Top of PASSAGE PROVIDED
But those belts will soon grind to a halt, according to factory owner Sanjeev Kapoor, who says a new policy effectively restricting the import of goods including tomato concentrate means he will run out of raw materials in less than two months.
“I will have to shut the factory when my concentrate runs out and put 440 people out of a job,” says Mr Kapoor. The local vendors who supply him with cartons, labels, salt and chemicals will also lose out.
As part of a plan to conserve dwindling foreign exchange reserves, Nigeria’s central bank in June began denying the use of foreign exchange from the local market for importers seeking to purchase certain goods, including “raw materials” such as tomato concentrate and glass.
As well as helping sustain foreign reserves that have dropped to $30.1bn, the central bank hoped the policy would force manufacturers to develop a local supply chain.
But Mr Kapoor says a move aimed at easing the impact of lower oil prices on Africa’s largest crude exporter has instead delivered a devastating blow to manufacturers.
At Reagan Cement in the eastern city of Calabar, chief executive Reagan Ufomba is preparing to lay off his 140 factory workers because he too has no way to continue production.
Bottom of PASSAGE PROVIDED
Top of DATA SECTION
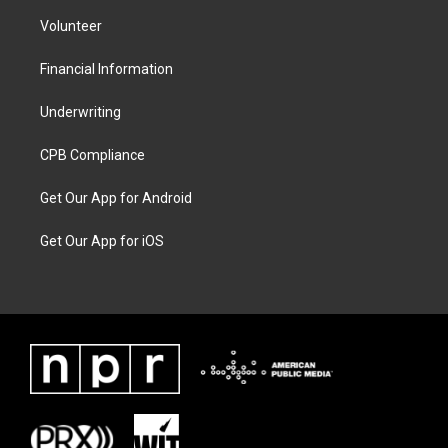
Volunteer
Financial Information
Underwriting
CPB Compliance
Get Our App for Android
Get Our App for iOS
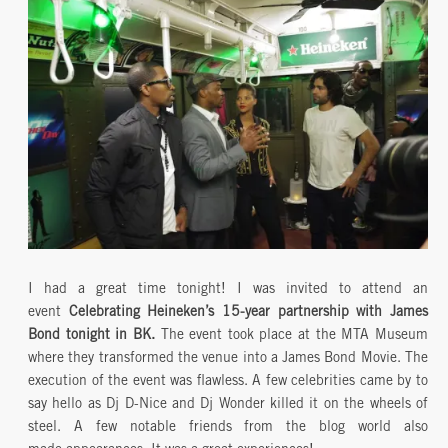
I had a great time tonight! I was invited to attend an
event
Celebrating Heineken’s 15-year partnership with James
Bond tonight in BK.
The event took place at the MTA Museum
where they transformed the venue into a James Bond Movie. The
execution of the event was flawless. A few celebrities came by to
say hello as Dj D-Nice and Dj Wonder killed it on the wheels of
steel. A few notable friends from the blog world also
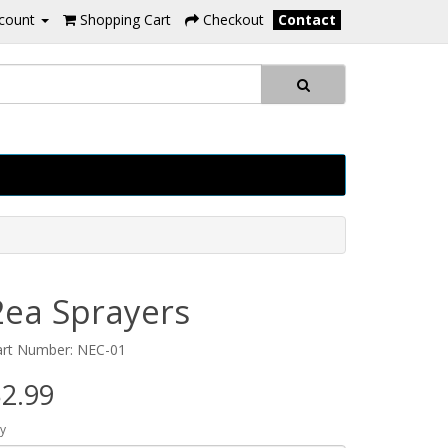
count
Shopping Cart
Checkout
Contact
2ea Sprayers
art Number: NEC-01
2.99
y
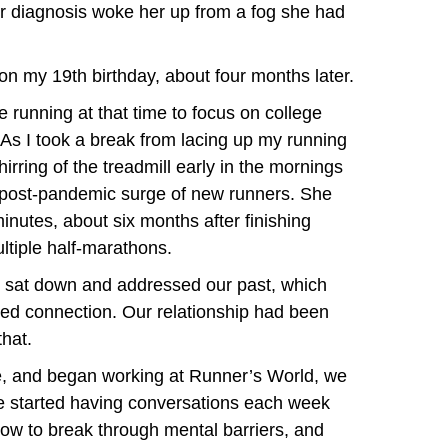
er diagnosis woke her up from a fog she had
n my 19th birthday, about four months later.
 running at that time to focus on college
As I took a break from lacing up my running
hirring of the treadmill early in the mornings
post-pandemic surge of new runners. She
inutes, about six months after finishing
ltiple half-marathons.
e sat down and addressed our past, which
ewed connection. Our relationship had been
that.
, and began working at Runner’s World, we
We started having conversations each week
how to break through mental barriers, and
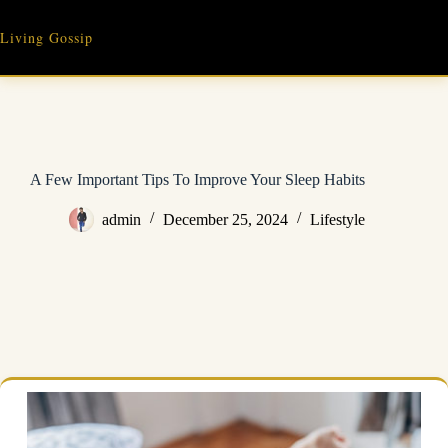
Skip
to
Living Gossip
content
A Few Important Tips To Improve Your Sleep Habits
admin
December 25, 2024
Lifestyle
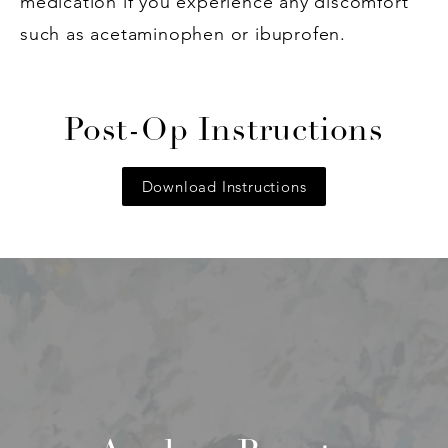
medication if you experience any discomfort
such as acetaminophen or ibuprofen.
Post-Op Instructions
Download Instructions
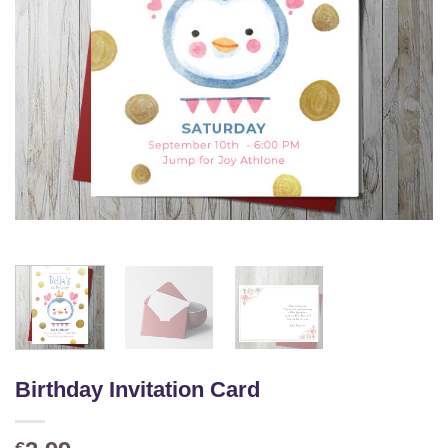
Birthday Invitation Card
€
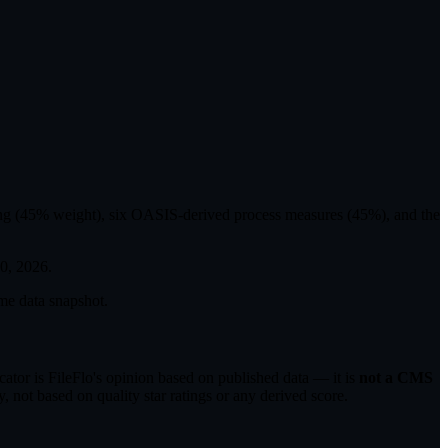
ting (45% weight), six OASIS-derived process measures (45%), and the
30, 2026
.
me data snapshot.
tor is FileFlo's opinion based on published data — it is
not a CMS
 not based on quality star ratings or any derived score.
Bottom of DATA SECTION
# WORK TASK A
Reproduce in full, word for word, the passage about Nigeria's foreign exchange policy and its effect on manufacturers.
# WORK TASK B
Rewrite the dataset entries from the very beginning down through the line containing "steel. A few", replacing "flawless" with "impeccable" and keeping everything else the same. Omit the pictures from your answer.

# RESPONSE AREA A
But those belts will soon grind to a halt, according to factory owner Sanjeev Kapoor, who says a new policy effectively restricting the import of goods including tomato concentrate means he will run out of raw materials in less than two months.
“I will have to shut the factory when my concentrate runs out and put 440 people out of a job,” says Mr Kapoor. The local vendors who supply him with cartons, labels, salt and chemicals will also lose out.
As part of a plan to conserve dwindling foreign exchange reserves, Nigeria’s central bank in June began denying the use of foreign exchange from the local market for importers seeking to purchase certain goods, including “raw materials” such as tomato concentrate and glass.
As well as helping sustain foreign reserves that have dropped to $30.1bn, the central bank hoped the policy would force manufacturers to develop a local supply chain.
But Mr Kapoor says a move aimed at easing the impact of lower oil prices on Africa’s largest crude exporter has instead delivered a devastating blow to manufacturers.
At Reagan Cement in the eastern city of Calabar, chief executive Reagan Ufomba is preparing to lay off his 140 factory workers because he too has no way to continue production.

# RESPONSE AREA B
Volunteer
Financial Information
Underwriting
CPB Compliance
Get Our App for Android
Get Our App for iOS
I had a great time tonight! I was invited to attend an
event
Celebrating Heineken’s 15-year partnership with James
Bond tonight in BK.
The event took place at the MTA Museum
where they transformed the venue into a James Bond Movie. The
execution of the event was impeccable. A few celebrities came by to
say hello as Dj D-Nice and Dj Wonder killed it on the wheels of
steel. A few notable friends from the blog world also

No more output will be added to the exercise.